• _Document text_
◆ ◆ ◆ ◆ ◆ ◆ ◆

Studio album by Let Loose
- Released: 23 September 1996
- Genre: Pop
- Length: 42:18
- Label: Mercury
- Producer: Nik Kershaw, Richie Wermerling

Let Loose chronology
| Let Loose (1995) | Rollercoaster (1996) | Paint it in Gold (2009) |

Singles from Rollercoaster
- "Everybody Say Everybody Do" Released: 23 October 1995; "Make It with You" Released: 10 June 1996; "Take It Easy" Released: 19 August 1996; "Darling Be Home Soon" Released: 4 November 1996;

= Rollercoaster (Let Loose album) =

Rollercoaster is the second studio album to be released by British band Let Loose, released on 23 September 1996. It was supported by a small UK tour, it is the last studio album to be recorded by the original line-up of the band, and features the band's second biggest hit, "Make It with You". The album also spawned the singles "Everybody Say Everybody Do", "Take it Easy" and "Darling Be Home Soon". The album was released as a limited edition in Japan with alternate cover artwork.

◆ ◆ ◆ ◆ ◆ ◆ ◆

• _Task brief_
From the Rollercoaster album text above, reproduce word for word the passage starting with "Singles from Rollercoaster" and going on through "alternate cover artwork.".

• _Source information_
◆ ◆ ◆ ◆ ◆ ◆ ◆

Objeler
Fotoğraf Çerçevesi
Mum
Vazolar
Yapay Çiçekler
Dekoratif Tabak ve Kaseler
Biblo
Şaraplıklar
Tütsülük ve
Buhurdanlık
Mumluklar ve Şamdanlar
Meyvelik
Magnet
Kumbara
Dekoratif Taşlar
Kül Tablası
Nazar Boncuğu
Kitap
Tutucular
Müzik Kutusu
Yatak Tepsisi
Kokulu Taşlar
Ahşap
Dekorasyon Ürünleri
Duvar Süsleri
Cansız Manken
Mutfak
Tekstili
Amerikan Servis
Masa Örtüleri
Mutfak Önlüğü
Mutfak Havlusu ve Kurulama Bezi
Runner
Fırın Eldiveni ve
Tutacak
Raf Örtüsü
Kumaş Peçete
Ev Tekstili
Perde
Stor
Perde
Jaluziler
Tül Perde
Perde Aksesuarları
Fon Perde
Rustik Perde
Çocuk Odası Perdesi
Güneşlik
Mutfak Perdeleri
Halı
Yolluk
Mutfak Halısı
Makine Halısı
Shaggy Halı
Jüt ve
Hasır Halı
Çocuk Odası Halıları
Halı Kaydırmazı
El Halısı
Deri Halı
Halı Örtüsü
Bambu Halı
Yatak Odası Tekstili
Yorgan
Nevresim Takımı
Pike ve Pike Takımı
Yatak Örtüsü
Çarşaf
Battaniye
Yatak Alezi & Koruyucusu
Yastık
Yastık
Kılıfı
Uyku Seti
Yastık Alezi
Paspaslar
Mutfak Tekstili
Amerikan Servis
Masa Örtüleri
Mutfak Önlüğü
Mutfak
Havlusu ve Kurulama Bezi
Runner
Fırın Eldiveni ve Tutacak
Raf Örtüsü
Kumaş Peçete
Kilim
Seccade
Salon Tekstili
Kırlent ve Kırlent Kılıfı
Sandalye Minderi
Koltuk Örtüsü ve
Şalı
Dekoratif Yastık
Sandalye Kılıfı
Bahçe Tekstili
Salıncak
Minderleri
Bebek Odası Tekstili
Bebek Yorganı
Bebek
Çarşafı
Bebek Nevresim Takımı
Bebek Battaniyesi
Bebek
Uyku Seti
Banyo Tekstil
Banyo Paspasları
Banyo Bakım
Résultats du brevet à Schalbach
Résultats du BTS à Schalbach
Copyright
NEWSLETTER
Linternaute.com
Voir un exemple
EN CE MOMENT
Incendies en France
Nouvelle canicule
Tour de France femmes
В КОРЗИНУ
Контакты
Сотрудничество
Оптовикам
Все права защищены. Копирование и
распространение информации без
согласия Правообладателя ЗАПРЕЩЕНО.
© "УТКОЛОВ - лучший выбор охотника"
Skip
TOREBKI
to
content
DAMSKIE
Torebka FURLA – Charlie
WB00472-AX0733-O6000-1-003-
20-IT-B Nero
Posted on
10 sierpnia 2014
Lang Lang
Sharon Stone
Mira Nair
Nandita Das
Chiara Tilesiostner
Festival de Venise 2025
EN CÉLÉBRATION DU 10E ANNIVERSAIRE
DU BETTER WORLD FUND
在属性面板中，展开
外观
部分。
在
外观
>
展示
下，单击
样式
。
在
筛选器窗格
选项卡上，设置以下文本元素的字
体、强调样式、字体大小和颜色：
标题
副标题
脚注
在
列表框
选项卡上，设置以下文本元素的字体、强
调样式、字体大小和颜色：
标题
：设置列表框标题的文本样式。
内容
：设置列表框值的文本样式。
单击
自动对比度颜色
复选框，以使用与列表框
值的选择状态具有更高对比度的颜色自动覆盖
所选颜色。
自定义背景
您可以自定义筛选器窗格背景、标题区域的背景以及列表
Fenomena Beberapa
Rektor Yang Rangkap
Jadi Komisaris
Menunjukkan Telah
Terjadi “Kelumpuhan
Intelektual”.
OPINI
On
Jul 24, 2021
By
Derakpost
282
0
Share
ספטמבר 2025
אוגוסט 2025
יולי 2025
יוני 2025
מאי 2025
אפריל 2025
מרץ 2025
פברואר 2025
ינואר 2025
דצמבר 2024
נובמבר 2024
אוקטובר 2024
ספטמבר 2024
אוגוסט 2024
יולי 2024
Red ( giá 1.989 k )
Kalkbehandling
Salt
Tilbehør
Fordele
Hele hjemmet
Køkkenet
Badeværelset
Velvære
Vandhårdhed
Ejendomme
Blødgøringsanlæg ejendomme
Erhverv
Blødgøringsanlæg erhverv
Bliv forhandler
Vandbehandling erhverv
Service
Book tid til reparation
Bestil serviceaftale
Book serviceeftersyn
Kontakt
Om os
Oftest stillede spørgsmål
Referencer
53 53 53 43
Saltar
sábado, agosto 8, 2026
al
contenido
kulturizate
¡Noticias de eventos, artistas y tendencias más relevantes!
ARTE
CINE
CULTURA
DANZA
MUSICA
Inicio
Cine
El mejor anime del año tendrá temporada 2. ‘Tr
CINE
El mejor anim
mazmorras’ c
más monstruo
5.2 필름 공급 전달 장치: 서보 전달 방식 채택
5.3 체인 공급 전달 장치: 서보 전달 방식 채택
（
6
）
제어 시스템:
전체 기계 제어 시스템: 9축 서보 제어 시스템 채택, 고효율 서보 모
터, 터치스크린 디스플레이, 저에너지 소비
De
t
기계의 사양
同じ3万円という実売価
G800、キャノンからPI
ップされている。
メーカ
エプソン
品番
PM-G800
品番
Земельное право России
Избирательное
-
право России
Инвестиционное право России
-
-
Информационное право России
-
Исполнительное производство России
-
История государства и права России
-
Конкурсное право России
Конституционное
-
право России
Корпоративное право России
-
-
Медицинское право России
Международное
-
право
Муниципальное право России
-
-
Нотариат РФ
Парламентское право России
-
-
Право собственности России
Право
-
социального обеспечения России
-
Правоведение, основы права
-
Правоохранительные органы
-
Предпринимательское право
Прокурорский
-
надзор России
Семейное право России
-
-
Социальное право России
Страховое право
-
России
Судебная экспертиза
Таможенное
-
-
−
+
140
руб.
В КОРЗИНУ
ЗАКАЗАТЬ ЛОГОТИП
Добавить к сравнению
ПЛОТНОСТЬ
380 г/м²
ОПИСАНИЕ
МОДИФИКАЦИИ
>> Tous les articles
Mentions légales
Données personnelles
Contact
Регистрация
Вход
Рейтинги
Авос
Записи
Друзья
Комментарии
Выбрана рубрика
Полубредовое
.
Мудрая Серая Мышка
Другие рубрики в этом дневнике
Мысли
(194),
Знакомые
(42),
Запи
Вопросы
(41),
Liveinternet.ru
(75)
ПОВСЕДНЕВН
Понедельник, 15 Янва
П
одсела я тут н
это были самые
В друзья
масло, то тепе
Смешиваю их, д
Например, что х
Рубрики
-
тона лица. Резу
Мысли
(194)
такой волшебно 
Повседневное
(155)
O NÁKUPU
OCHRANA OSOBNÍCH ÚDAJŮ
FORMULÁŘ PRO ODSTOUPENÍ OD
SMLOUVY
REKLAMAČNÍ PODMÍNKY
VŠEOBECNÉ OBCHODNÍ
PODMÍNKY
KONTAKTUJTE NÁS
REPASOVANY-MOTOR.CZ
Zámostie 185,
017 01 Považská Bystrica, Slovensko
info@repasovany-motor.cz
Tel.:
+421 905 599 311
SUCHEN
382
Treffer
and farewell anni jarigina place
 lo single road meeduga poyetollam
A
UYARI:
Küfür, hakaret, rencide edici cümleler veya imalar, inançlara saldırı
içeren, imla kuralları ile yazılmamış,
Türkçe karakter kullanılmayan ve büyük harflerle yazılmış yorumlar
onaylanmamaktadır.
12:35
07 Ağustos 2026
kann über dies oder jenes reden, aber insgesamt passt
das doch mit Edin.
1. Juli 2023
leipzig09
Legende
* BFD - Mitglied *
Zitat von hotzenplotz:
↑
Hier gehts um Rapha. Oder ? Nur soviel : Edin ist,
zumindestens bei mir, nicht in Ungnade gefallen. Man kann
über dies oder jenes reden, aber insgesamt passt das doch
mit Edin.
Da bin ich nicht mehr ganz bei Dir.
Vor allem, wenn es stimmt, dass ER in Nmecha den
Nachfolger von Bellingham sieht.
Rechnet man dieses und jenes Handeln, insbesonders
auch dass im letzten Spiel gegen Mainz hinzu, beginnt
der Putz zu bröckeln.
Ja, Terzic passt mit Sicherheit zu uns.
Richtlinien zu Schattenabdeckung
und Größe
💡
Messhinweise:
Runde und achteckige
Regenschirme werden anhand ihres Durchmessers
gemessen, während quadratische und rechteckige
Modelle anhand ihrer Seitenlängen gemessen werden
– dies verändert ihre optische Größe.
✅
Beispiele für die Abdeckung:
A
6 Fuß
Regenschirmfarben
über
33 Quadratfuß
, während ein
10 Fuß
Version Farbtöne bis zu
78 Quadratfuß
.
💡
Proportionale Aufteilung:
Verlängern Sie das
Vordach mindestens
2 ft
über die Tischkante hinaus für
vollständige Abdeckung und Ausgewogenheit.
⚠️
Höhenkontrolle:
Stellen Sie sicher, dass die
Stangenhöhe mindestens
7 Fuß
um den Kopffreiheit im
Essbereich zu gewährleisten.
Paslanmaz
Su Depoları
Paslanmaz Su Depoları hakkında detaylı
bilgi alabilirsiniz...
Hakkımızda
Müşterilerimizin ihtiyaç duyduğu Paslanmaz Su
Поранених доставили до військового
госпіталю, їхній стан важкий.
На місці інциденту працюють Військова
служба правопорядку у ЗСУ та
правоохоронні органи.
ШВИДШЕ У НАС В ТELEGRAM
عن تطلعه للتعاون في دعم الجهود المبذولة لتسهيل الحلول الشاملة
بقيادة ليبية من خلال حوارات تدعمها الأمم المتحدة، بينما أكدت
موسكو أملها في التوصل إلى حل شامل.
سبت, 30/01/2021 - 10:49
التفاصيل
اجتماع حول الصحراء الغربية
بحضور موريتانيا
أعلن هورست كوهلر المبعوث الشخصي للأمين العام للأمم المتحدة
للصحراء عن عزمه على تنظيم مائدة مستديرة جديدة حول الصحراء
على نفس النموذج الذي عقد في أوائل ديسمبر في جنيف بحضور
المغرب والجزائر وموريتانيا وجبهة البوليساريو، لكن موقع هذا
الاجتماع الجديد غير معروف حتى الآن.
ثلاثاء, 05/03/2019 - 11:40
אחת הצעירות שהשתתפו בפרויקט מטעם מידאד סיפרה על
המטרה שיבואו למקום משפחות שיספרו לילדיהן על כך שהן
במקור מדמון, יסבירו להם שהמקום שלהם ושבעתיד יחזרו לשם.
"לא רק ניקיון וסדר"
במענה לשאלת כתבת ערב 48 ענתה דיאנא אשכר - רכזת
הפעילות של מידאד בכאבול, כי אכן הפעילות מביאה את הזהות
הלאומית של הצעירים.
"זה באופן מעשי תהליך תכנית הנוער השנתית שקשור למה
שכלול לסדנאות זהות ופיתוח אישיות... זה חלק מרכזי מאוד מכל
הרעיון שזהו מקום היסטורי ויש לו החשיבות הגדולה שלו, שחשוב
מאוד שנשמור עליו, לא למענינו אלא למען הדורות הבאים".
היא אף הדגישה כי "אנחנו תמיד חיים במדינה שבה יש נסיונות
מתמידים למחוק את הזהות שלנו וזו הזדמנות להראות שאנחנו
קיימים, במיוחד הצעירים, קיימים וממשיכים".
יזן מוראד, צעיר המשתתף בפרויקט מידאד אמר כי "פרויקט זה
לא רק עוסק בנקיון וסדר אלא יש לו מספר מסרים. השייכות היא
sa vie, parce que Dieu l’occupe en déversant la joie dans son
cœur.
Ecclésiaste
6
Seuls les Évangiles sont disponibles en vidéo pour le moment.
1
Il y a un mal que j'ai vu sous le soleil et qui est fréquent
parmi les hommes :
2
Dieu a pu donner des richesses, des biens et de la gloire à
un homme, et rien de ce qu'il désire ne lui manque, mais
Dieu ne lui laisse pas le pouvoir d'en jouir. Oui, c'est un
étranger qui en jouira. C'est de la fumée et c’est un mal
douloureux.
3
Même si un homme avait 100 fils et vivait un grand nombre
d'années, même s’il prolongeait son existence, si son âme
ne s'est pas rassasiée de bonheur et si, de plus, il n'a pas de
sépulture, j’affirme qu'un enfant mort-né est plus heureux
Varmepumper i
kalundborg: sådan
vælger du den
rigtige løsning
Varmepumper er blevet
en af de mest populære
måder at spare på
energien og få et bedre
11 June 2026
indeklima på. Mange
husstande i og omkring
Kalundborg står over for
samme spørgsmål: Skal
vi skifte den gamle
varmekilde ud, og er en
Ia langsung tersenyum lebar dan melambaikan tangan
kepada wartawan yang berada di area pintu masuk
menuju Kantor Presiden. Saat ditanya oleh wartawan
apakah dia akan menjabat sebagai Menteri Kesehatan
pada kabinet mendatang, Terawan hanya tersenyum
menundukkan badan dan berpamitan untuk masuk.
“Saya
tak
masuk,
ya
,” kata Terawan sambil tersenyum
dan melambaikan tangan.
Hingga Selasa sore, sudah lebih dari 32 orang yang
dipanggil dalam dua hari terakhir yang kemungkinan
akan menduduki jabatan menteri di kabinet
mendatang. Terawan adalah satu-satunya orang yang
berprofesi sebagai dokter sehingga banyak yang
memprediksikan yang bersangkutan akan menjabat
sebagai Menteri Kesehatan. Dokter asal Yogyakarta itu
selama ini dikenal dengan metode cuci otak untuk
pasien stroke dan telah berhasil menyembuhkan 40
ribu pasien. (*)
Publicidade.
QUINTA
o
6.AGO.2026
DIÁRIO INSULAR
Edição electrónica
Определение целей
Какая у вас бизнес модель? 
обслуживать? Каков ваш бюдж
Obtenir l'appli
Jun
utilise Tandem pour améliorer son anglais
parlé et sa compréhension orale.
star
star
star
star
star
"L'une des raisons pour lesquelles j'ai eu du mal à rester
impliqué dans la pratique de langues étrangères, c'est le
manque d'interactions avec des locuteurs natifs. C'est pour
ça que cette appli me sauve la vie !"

◆ ◆ ◆ ◆ ◆ ◆ ◆

• _Solution below_
Singles from Rollercoaster
- "Everybody Say Everybody Do" Released: 23 October 1995; "Make It with You" Released: 10 June 1996; "Take It Easy" Released: 19 August 1996; "Darling Be Home Soon" Released: 4 November 1996;

= Rollercoaster (Let Loose album) =

Rollercoaster is the second studio album to be released by British band Let Loose, released on 23 September 1996. It was supported by a small UK tour, it is the last studio album to be recorded by the original line-up of the band, and features the band's second biggest hit, "Make It with You". The album also spawned the singles "Everybody Say Everybody Do", "Take it Easy" and "Darling Be Home Soon". The album was released as a limited edition in Japan with alternate cover artwork.